Ya había caído la tarde. Hacía frío en la ciudad. A ratos se escuchaban las ráfagas de los tradicionales tiritos de las fiestas decembrinas. También a ratos la algarabía de la muchachada patinando desconcentraba a los feligreses que oraban en la Iglesia de la esquina.
El alumbrado público era pobre, pero la calle no estaba en penumbra porque las luces de los arbolitos aportaban brillo al vecindario. También hacían lo propio algunos nacimientos. La puerta principal de la casa estaba abierta, de par en par. Nadie temía a los ladrones porque entonces la gente respetaba lo ajeno, y si algún desconocido osaba colarse en el velorio, en el peor de los casos era para satisfacer la curiosidad morbosa, y en el mejor, para beber gratis una taza de café o quizás de consomé.
- Buenas noches, -respondió Angelita descolgando el aparato que desde hacía rato chillaba con insistencia, dentro de una especie de casilla adosada a la pared color verde agua del comedor de diario.
- ¡Muy buenas noches, jovencita!

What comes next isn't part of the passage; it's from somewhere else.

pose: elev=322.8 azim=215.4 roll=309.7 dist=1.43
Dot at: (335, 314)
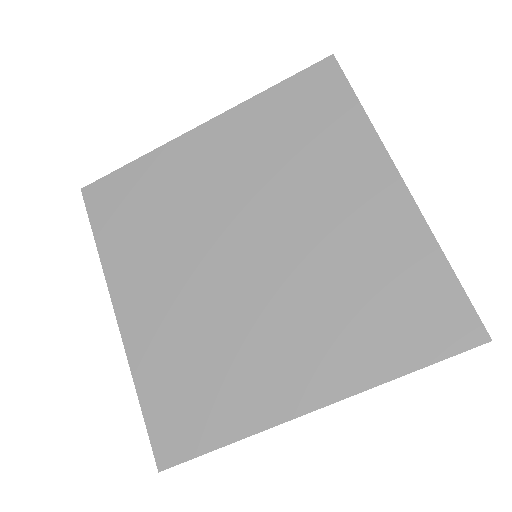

Mis mejores deseos por una Feliz Navidad en esta alegre víspera del nacimiento del Niño Dios, ¿tendría usted la amabilidad de ponerme al teléfono a mi compadre y queridísimo amigo Don Horacio?, –solicitó al otro lado del hilo telefónico un caballero educadísimo con voz de persona mayor.
- No sé, bueno, es que no creo, -atinó a responder la adolescente con la voz quebrada, mientras observaba desde la distancia el cajón fúnebre que contenía el cuerpo inerte de su tío preferido, ricitos de plata como ella lo llamaba, a quien la muerte lo atajó ese día a final de la mañana en la soledad de su alcoba, donde por cierto días después, la tía Lula, su compañera de toda la vida, hurgando entre sus pertenencias encontró una carta de despedida, donde él la animaba a seguir adelante hasta que el designio divino los reuniera de nuevo “en algún lugar del Universo, más allá de las estrellas”.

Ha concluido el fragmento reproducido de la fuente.